Businessman was not warned of IRA threat

Smithwick tribunal

A retired garda detective sergeant did not warn a border businessman that his life was in danger from the IRA, the Smithwick tribunal heard.Photo: Smithwick tribunal of inquiry

Former detective sergeant Owen Corrigan told the tribunal that he was told that there was a threat to John McAnulty, a grain trader and smuggler, but did not warn him or the RUC.

Mr McAnulty was abducted and killed by the IRA in Co Louth in July 1989. His body was later found in Northern Ireland.

In a confidential report on the day of the abduction, Mr Corrigan wrote that Mr McAnulty had been abducted because he had been arrested the previous year during a smuggling investigation, but released without charge. As a result, he was suspected of informing by the IRA.

Tribunal barrister Mr Justin Dillon said this information could have saved Mr McAnulty’s life.

“It could have, it might have, yes,” Mr Corrigan said.

Mr McAnulty has also been identified at the tribunal as the source behind a 1985 RUC special branch report which said sergeant Corrigan was passing information to the IRA.

The tribunal is investigating allegations of garda collusion in the deaths of two RUC officers, chief superintendent Harry Breen and superintendent Bob Buchanan, as they returned from a security meeting in Dundalk Garda station on 20 March 1989.

Mr Corrigan denies allegations of collusion, and has described them as a “monstrous lie.”

Mr Corrigan said there had never been a complaint made against him by a member of the public about his conduct as a garda, and although senior officers north and south met regularly, his name was never mentioned at those meetings.

And he said allegations that he was passing information were “purely vindictive destruction of my character.”

Mr Corrigan, who was abducted and beaten up by the IRA in 1995, said he was questioned about garda sources during his ordeal.

And he said he “felt he was set up” to be kidnapped by another man, Mr Francis Tiernan, who was abducted at the same time when they met in Mr Tiernan’s car in a hotel car park.
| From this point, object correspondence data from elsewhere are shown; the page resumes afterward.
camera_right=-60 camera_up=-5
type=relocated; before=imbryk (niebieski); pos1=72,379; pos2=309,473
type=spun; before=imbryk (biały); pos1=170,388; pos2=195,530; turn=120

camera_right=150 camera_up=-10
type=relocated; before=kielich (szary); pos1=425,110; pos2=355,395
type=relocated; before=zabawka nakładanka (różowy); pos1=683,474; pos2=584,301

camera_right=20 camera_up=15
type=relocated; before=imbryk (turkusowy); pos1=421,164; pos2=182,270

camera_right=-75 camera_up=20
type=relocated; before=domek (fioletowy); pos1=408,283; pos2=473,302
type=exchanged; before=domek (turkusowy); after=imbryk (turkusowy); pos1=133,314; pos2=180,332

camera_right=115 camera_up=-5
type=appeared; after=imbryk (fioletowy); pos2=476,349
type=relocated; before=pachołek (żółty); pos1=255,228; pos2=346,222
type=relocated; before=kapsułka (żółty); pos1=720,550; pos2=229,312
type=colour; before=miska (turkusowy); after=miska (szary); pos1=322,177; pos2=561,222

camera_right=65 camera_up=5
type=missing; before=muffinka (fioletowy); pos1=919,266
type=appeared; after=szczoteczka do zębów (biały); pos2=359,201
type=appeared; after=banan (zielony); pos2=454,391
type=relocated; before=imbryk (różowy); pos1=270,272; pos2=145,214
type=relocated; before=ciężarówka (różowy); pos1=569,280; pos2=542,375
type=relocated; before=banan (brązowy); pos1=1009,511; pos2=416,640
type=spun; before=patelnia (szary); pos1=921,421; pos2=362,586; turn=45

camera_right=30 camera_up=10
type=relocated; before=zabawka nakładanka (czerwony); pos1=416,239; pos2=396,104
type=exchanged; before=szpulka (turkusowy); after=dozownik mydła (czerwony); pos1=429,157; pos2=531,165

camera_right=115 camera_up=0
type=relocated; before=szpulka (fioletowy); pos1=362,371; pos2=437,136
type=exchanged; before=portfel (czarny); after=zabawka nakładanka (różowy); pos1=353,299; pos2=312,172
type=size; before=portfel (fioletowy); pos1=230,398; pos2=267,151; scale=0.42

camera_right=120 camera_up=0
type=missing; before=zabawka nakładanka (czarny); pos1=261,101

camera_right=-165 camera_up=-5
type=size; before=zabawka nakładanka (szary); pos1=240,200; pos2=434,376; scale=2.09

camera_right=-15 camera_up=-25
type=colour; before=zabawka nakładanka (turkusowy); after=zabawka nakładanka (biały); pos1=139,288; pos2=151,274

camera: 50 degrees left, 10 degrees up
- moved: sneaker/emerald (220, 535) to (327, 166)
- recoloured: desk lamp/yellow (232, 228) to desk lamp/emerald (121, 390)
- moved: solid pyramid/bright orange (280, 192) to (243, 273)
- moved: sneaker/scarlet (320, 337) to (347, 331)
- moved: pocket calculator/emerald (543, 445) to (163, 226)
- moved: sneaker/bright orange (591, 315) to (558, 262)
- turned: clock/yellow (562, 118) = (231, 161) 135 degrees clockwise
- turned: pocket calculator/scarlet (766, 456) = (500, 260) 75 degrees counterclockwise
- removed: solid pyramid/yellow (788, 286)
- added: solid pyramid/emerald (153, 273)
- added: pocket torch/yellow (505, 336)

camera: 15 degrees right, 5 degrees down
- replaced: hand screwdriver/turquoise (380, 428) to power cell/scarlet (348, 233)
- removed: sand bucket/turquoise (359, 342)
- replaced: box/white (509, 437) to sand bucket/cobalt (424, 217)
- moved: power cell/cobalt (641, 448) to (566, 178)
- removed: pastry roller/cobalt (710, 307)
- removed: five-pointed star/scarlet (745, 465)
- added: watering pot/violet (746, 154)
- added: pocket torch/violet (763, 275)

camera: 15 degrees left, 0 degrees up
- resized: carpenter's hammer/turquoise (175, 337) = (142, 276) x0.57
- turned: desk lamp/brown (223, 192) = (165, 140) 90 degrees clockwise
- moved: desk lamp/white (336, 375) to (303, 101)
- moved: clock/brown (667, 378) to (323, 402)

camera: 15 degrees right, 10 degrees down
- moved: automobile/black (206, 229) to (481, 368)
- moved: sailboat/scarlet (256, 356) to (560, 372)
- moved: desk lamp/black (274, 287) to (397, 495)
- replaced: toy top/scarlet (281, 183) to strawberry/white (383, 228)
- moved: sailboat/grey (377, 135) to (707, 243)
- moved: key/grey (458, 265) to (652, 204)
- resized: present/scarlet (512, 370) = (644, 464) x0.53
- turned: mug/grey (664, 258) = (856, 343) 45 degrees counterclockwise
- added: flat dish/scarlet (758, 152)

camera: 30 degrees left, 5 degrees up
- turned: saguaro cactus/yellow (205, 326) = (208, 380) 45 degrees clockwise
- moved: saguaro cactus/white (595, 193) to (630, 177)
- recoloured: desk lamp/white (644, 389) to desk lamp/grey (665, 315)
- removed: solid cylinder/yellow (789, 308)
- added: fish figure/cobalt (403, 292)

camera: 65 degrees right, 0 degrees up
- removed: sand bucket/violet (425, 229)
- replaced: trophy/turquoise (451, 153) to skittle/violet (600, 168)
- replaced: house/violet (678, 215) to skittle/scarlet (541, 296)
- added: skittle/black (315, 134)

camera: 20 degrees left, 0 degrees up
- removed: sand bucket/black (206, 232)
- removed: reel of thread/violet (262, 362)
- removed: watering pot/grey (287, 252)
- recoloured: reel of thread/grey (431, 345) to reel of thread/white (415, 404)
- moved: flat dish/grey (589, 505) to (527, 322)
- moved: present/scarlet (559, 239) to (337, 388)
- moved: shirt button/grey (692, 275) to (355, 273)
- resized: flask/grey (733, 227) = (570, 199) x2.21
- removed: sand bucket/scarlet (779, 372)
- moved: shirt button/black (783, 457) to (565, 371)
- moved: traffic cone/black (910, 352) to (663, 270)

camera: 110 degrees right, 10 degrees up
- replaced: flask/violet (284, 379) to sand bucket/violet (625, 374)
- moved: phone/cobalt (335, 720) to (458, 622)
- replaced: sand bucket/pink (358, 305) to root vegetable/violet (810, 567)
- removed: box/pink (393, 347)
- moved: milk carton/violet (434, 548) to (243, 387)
“As soon as I sat in the back seat of the car, suddenly I found the door being opened,” Mr Corrigan said. “I was pulled out of the car and put in the back of a van.”

“I was blindfolded and beaten all the time,” he added. “They went through every incident of note that happened for years.”

Mr Corrigan had retired from An Garda Síochána in 1991, but he said there was a belief in some quarters that he was still working for Garda HQ.

“At least when I was in the Garda I had the backing of the Garda. When I came out I was very vulnerable,” he said.

One of Mr Corrigan’s last assignments before retirement was to meet with a “middleman” in a bid to recover the Beit art collection, stolen by Martin “the General” Cahill, at the request of then chief superintendent Noel Conroy, later garda commissioner.

“There was a collective decision of the cabinet that this man, the General, had to be put down,” Mr Corrigan said.

He said he went to the meeting although he was on sick leave at the time due to nervous exhaustion because his psychiatrist had told him “one way to improve my health would be to do something positive.”

And he added that Mr Conroy was “a man I respected and I was delighted to work for him.”

“You weren’t suffering from nervous exhaustion, it was a deception,” tribunal barrister Mr Justin Dillon SC put to Mr Corrigan.

“That’s a very serious allegation There has never been any suggestion before today that this man was engaged in a deception,” objected Mr Jim O’Callaghan SC, Mr Corrigan’s barrister.

“If the tribunal is going to question a medical diagnosis, it should do so on the basis of medical evidence.”

“I was fully certified for any sickness I had,” Mr Corrigan said. “If you have any doubt, as my counsel said, call the medical experts.”

“Isn’t it the case that mental experts can only go on what you tell them?” Mr Dillon asked.

“Can you go any further?” replied Mr Corrigan.